» **Reading text**
Beside keeping me amused for a while, the whole diatribe aroused my curiosity about one specific matter: what makes gelato really good gelato? Now, we’ve already dedicated an article about the difference between gelato, ice cream and granita, so I remand you to it if you are interested in the knitty-gritty of icy desserts’ origins and peculiarities. The question at stake here is relative to gelato only (the Italian variety of ice creams) and is not as simply answered as it seems.
You see, in Italy, really good gelato is synomym with 100% gelato artigianale, that is, made only with natural ingredients. The problem is, it is easier said than done, apparently, as many establishements declare to use only natural stuff when they, sometimes, cut corners with concetrates and flavored pastes (or so many gelato lovers in the comment sections of those best-of articles maintained).
Determined to understand more about it, I took to the internet once more and discovered a couple of interesting facts I am happy to share with you…
Is there a statutory definition of gelato artigianale?

» **Study material**
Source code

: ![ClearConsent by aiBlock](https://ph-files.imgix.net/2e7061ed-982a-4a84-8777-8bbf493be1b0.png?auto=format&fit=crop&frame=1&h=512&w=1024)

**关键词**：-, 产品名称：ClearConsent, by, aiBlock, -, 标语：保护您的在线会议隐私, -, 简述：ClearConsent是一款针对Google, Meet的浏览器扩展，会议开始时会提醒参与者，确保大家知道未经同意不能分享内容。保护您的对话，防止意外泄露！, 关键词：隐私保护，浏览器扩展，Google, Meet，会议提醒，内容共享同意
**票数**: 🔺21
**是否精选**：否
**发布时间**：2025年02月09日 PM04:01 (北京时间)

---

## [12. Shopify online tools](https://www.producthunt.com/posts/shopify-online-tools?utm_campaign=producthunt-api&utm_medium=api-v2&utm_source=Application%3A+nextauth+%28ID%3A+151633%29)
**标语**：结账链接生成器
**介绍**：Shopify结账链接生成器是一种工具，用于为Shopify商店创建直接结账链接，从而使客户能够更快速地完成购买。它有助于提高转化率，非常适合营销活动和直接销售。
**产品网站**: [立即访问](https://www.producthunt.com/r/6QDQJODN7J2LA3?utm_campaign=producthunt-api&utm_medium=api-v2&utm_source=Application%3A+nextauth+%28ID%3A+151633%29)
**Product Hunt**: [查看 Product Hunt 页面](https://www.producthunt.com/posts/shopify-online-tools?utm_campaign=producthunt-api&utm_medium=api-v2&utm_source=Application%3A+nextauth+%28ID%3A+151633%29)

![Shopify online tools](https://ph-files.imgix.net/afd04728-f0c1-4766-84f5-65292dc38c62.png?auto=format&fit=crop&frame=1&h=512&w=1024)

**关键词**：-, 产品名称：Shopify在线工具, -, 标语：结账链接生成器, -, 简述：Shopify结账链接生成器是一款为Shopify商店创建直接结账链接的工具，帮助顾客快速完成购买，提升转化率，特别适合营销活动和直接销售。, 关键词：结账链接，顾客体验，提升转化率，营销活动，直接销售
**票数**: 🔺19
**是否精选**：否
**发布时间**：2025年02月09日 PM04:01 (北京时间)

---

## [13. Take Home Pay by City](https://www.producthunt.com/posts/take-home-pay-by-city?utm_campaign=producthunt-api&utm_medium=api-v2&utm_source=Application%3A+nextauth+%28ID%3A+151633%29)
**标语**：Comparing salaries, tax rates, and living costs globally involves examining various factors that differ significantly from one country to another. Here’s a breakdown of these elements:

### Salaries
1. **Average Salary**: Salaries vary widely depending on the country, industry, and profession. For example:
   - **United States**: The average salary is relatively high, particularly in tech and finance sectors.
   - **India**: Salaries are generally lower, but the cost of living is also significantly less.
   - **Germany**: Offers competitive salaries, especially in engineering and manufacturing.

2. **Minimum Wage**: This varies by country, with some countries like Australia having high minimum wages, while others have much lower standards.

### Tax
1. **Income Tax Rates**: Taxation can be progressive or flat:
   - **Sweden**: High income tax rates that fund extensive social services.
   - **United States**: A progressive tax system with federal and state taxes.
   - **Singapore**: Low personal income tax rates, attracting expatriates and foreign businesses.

» **What is being asked**
Condense the paragraph of the gelato text that begins "You see, in Italy" into a shorter paragraph that keeps its main facts.

» **Response below**
In Italy, really good gelato means 100% gelato artigianale, made only with natural ingredients. That is apparently harder than it sounds: many shops claim to use only natural ingredients but sometimes cut corners with concentrates and flavored pastes, or so many gelato lovers in the comment sections of best-of articles maintained.